In a highly charged legal confrontation, attorneys representing the state and the Orthodox community will present their cases versus the Reform movement and Women of the Wall in a High Court hearing on Thursday regarding the demand for a non-Orthodox prayer section at the Kosel.
For the first time, the Israeli Chief Rabbinate will submit its petition independently, after the state refused to bundle its petition together with the Rabbinate.
The Rabbinate’s petition, filed early last week by attorney Doron Taubman, argues that the High Court has no jurisdiction in what is a purely religious matter. As such, it was considered an extraordinary rebuff to the Court, another governmental body saying in effect that the judges are not qualified to render judgments in cases pertaining to Jewish observance. The position was backed by dozens of pages of legal argument in the petition as to jurisdiction and the legal and religious status of the Kosel.

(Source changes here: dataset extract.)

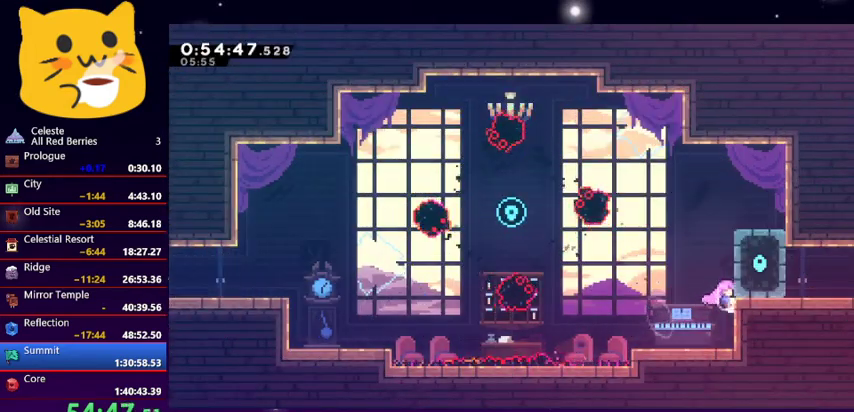
{"keys": ["left"], "events": [[33, "grab", "down"], [67, "right", "up"], [267, "grab", "up"], [367, "left", "down"]]}
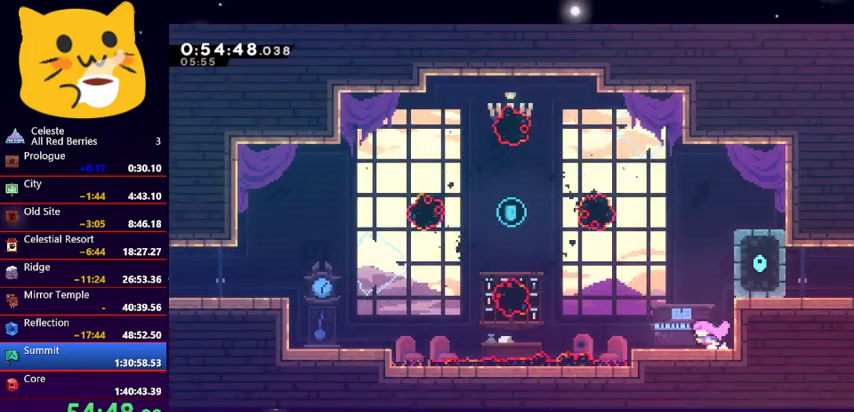
{"keys": [], "events": [[133, "left", "up"], [233, "left", "down"], [367, "left", "up"]]}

Among other things, it is to be decided whether the Rabbinate’s legal representatives will be allowed to make their case in person, or whether the judges will consider only the written petition.
The Liba Center, which supports the maintenance of the generations-old status quo at the Kosel, put out a call on Wednesday for the Orthodox public to attend the High Court hearing. This, to give moral support to attorney Taubman, and to countervail the effect of the Reform spectators who are expected to be there.
“There should not be a situation in which only the Reform arrive, while no one from our side is there, giving the appearance that only they care about this, but on our side it doesn’t interest anyone,” the statement concluded.
Meanwhile, the Reform reportedly reversed their previous position, and in a 27-page document filed with the High Court, said that they no longer accept the compromise Kosel plan that grants them an expanded and upgraded area at Robinson’s Arch at the far end of the Kosel. Instead, they demanded to share access to an egalitarian prayer site through the main entrance to the Kosel plaza.
They are now demanding access to the main Kosel area for non-Orthodox prayer. They are also seeking representation in the Western Wall Heritage Foundation, which manages the Kosel, Yisrael Hayom reported.